Improving ACL Tear Detection: How Robotic Arthrometers Complement MRI (MRI vs Arthrometer Study)

Table of Contents

Photo of a review called "The Knee".
The Knee Journal, Vol. 42, June 2023

Study title: GNRB® laximeter with magnetic resonance imaging in clinical practice for complete and partial anterior cruciate ligament tears detection: A prospective diagnostic study with arthroscopic validation on 214 patients. MRI vs Arthrometer.

DOI: 10.1016/j.knee.2023.03.017

Authors: Theo Cojean, Cecile Batailler, Henri Robert, Laurence Cheze
CHU Nantes, CHU Angers, CH Laval (French Hospitals)

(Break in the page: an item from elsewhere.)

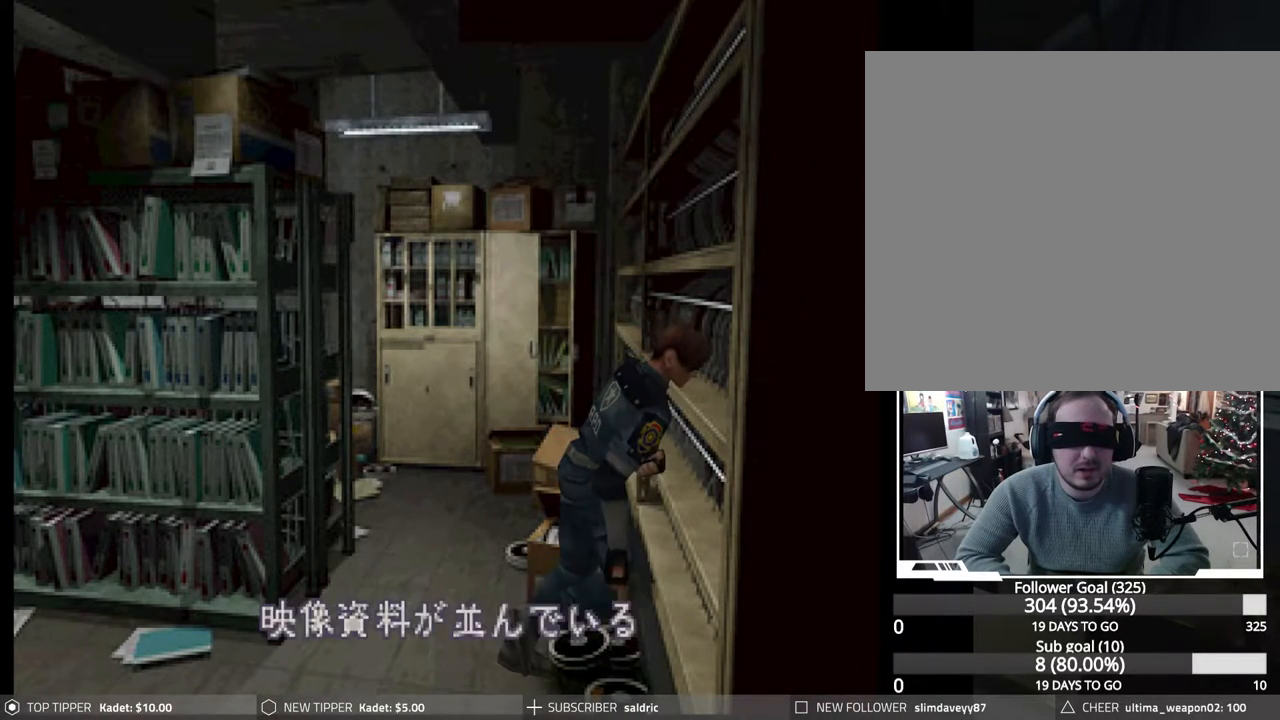
{"buttons": ["CROSS", "CIRCLE", "DPAD_UP"], "events": [[17, "CROSS", "down"], [17, "DPAD_RIGHT", "up"], [133, "CROSS", "up"], [217, "CROSS", "down"], [350, "CROSS", "up"], [433, "CROSS", "down"]]}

ACL injuries are among the most prevalent knee injuries, particularly affecting athletes engaged in pivot-intensive sports. These injuries often lead to significant morbidity and require precise and timely diagnosis to ensure optimal treatment and recovery. Traditionally, ACL injuries have been diagnosed through clinical examinations, including the Lachman test, pivot shift test, and anterior drawer test. While these methods are valuable, their accuracy can be variable.

Magnetic resonance imaging (MRI) has become the gold standard for non-invasive diagnosis of ACL injuries due to its detailed visualization of soft tissue structures. However, MRI has its limitations, particularly in accurately detecting partial ACL tears. Furthermore, the accessibility of MRI can be an issue, with patients often facing long waiting periods, which delays diagnosis and treatment.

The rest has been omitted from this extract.